Mobile Struktur-Änderungen
Mit Quantum Break, bei dem abermals Sam Lake als Creative Director im Einsatz ist, scheint Remedy mechanisch zurück zu den Wurzeln gehen zu wollen: Vor dem Hintergrund missglückter Zeitexperimente werden rasante ballistische Auseinandersetzungen inszeniert - natürlich auch mit Zeitlupen und einer Variation der Bullet Time, die man hier auf eine neue Stufe hieven möchte. Erzählerisch hat man sich auf ein Episodenformat festgelegt, bei dem zwischen den einzelnen Missionen ein weiterer Teil einer mit echten Schauspielern gedrehten Serie abgespielt wird, deren Handlung sich je nach den Entscheidungen verändert, die man als Spieler getroffen hat.

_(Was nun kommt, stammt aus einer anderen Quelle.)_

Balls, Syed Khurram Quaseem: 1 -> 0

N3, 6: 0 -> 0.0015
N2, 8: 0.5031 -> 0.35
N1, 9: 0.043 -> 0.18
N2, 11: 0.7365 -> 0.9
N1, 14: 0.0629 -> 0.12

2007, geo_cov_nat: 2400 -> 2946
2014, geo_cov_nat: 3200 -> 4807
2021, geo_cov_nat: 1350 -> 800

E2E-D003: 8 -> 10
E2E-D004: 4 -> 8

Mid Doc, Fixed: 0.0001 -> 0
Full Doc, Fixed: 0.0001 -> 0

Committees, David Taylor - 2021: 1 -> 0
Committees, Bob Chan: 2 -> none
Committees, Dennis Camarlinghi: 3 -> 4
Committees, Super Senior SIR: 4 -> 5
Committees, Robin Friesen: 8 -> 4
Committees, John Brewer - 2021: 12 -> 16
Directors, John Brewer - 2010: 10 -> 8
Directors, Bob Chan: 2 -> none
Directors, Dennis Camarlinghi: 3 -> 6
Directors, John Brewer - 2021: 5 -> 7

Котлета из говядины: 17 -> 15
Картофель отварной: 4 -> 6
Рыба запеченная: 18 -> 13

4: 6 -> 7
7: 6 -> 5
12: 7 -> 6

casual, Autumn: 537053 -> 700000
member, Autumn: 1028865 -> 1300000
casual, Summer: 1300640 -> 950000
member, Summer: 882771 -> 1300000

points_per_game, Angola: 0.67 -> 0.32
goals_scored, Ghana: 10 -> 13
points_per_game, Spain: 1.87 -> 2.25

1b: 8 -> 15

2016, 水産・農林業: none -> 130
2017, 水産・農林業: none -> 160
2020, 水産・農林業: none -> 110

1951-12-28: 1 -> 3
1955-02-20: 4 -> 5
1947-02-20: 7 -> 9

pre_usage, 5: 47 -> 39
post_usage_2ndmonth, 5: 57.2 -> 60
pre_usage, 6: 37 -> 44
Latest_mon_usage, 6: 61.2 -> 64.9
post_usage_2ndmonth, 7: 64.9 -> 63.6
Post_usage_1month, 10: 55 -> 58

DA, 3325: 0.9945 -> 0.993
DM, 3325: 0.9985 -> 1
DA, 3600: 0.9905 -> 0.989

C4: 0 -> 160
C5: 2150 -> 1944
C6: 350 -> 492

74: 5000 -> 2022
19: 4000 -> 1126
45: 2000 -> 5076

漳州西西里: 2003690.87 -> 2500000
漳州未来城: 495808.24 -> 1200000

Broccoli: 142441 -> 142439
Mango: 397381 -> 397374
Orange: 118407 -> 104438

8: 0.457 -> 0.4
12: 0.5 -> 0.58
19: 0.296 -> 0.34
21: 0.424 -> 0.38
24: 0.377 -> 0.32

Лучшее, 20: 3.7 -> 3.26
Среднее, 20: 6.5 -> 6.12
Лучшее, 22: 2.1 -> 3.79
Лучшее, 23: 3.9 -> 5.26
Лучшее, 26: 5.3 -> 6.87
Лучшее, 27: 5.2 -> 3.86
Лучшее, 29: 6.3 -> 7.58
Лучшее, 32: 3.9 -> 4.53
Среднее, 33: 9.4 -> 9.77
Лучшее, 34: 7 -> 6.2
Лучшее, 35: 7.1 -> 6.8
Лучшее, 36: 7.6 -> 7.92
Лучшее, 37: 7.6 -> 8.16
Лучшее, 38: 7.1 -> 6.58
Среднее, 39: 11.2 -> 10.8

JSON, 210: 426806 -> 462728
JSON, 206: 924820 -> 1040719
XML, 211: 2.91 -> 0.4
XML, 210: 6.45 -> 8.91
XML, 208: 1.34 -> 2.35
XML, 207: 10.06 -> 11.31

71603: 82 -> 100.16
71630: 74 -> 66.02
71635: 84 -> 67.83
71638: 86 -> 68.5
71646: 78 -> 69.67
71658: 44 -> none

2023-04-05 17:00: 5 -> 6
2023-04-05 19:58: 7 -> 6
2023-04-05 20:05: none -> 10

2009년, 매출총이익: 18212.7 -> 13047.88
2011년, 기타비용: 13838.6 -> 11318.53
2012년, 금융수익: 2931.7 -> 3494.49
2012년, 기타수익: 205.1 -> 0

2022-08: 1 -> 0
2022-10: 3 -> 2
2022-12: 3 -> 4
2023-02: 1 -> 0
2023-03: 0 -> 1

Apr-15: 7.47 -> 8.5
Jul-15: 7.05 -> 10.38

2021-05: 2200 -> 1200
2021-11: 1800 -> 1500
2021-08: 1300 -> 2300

Ein interessantes Konzept, das uns in der Vorschau überzeugen konnte:
Doch wie dem auch sei: In etwas mehr als 20 Jahren hat Remedy es mit nur wenigen Titeln geschafft, Geschichte zu schreiben und mitunter sogar Standards zu definieren. Mit über zehn Millionen verkaufter Spiele (natürlich ohne Quantum Break), die die Titelseiten aller wichtigen Magazine zierten und in über 100 Ländern die Verkaufscharts anführten, dazu noch über 13 Millionen Downloads (ebenfalls ohne Quantum Break) bei digitalen Veröffentlichungen gehört Remedy zu den nach wie vor wichtigsten unabhängigen Entwicklern Europas. Gar nicht schlecht für ein paar Freaks aus der Demoszene.